• RECORDS FOR THIS EXERCISE:
● ● ●

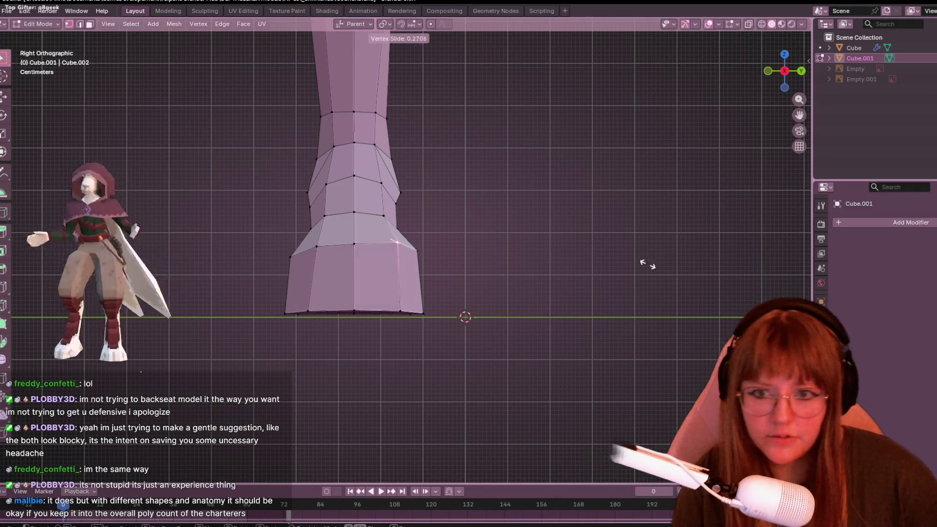
pyautogui.click(645, 266)
pyautogui.press('g')
pyautogui.click(420, 253)
pyautogui.scroll(-5, 461, 241)
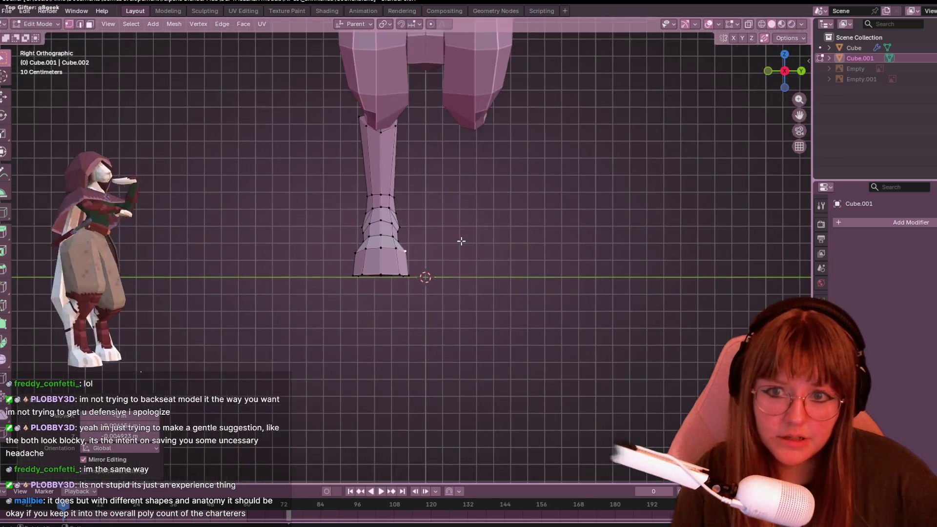
pyautogui.press('Tab')
# Join the leg into the body mesh Cube with Ctrl+J and enter Edit Mode.
pyautogui.keyDown('shift'); pyautogui.moveTo(473, 78); pyautogui.dragTo(428, 106, button='middle'); pyautogui.keyUp('shift')
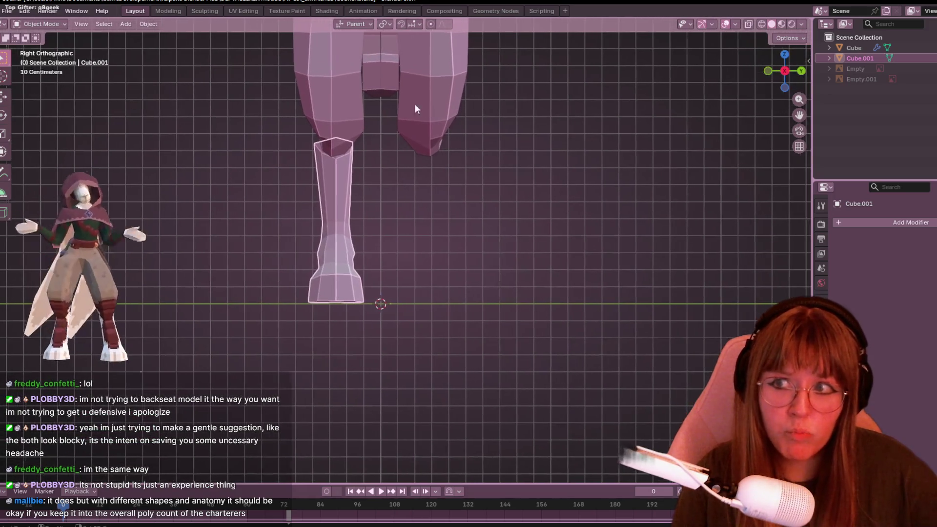
pyautogui.keyDown('shift'); pyautogui.click(307, 84); pyautogui.keyUp('shift')
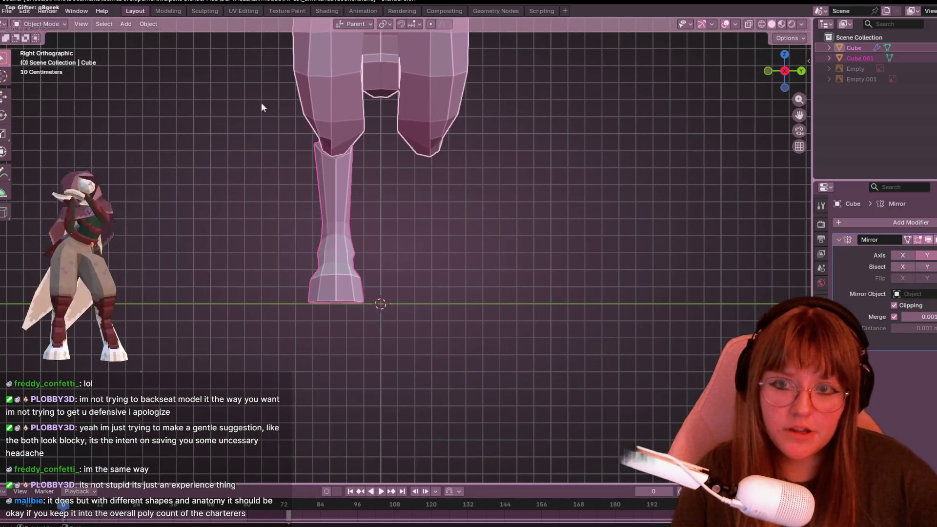
pyautogui.press('ctrl+j')
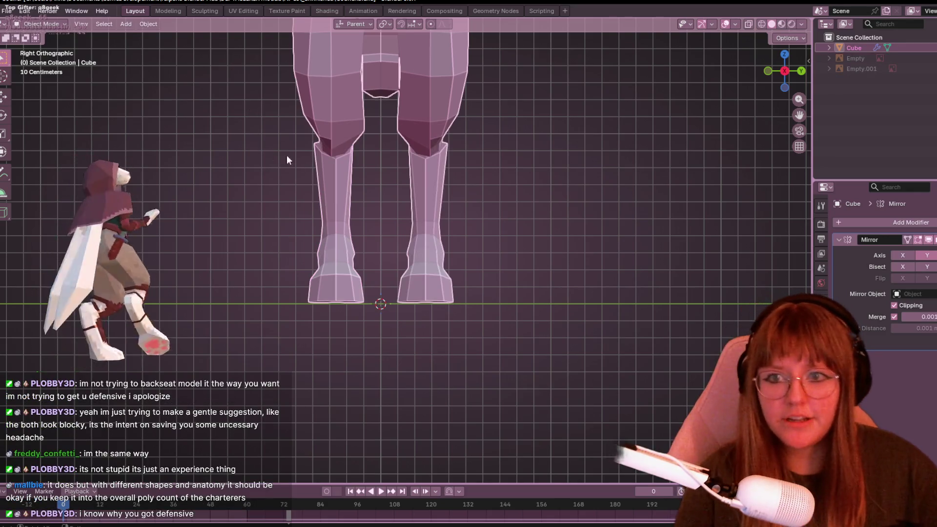
pyautogui.scroll(1, 307, 187)
pyautogui.press('Tab')
pyautogui.moveTo(308, 187)
pyautogui.mouseDown(button='middle')
pyautogui.moveTo(527, 268)
pyautogui.moveTo(631, 283)
pyautogui.moveTo(420, 235)
pyautogui.moveTo(302, 174)
pyautogui.mouseUp(button='middle')
# Scale the selected shin vertices to 0.796 and move them into place.
pyautogui.scroll(-2, 303, 174)
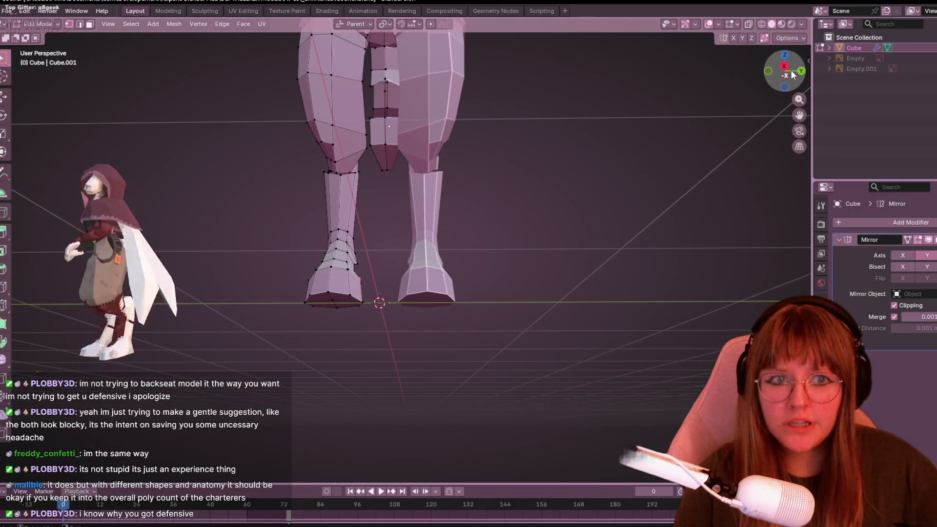
pyautogui.click(791, 72)
pyautogui.scroll(4, 446, 188)
pyautogui.keyDown('shift'); pyautogui.moveTo(582, 330); pyautogui.dragTo(575, 330, button='middle'); pyautogui.keyUp('shift')
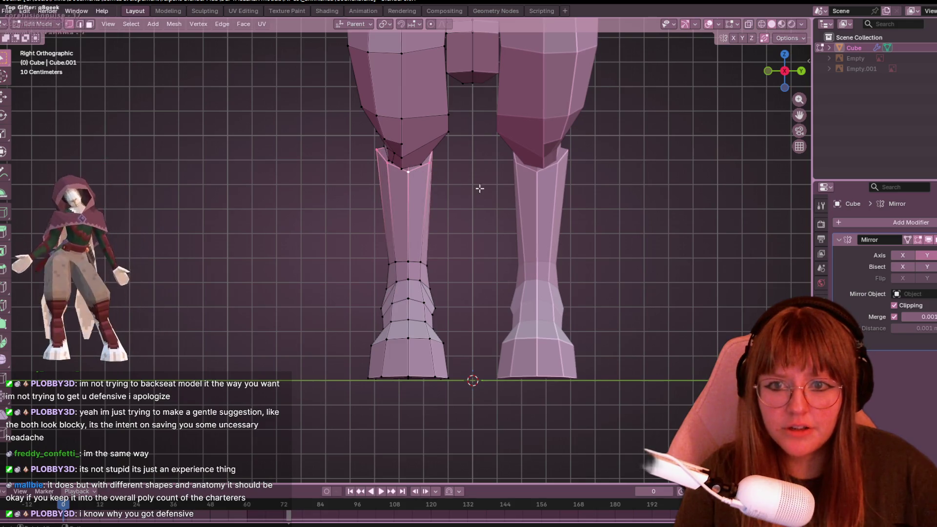
pyautogui.press('s')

● ● ●

• TASK DIRECTIONS: Your answer should consist solely of the lines from the one holding "pyautogui.mouseUp(button='middle')" through the end of the listing, reproduced exactly and without pictures.

• RESULT OF THIS EXERCISE:
pyautogui.mouseUp(button='middle')
# Scale the selected shin vertices to 0.796 and move them into place.
pyautogui.scroll(-2, 303, 174)
pyautogui.click(791, 72)
pyautogui.scroll(4, 446, 188)
pyautogui.keyDown('shift'); pyautogui.moveTo(582, 330); pyautogui.dragTo(575, 330, button='middle'); pyautogui.keyUp('shift')
pyautogui.press('s')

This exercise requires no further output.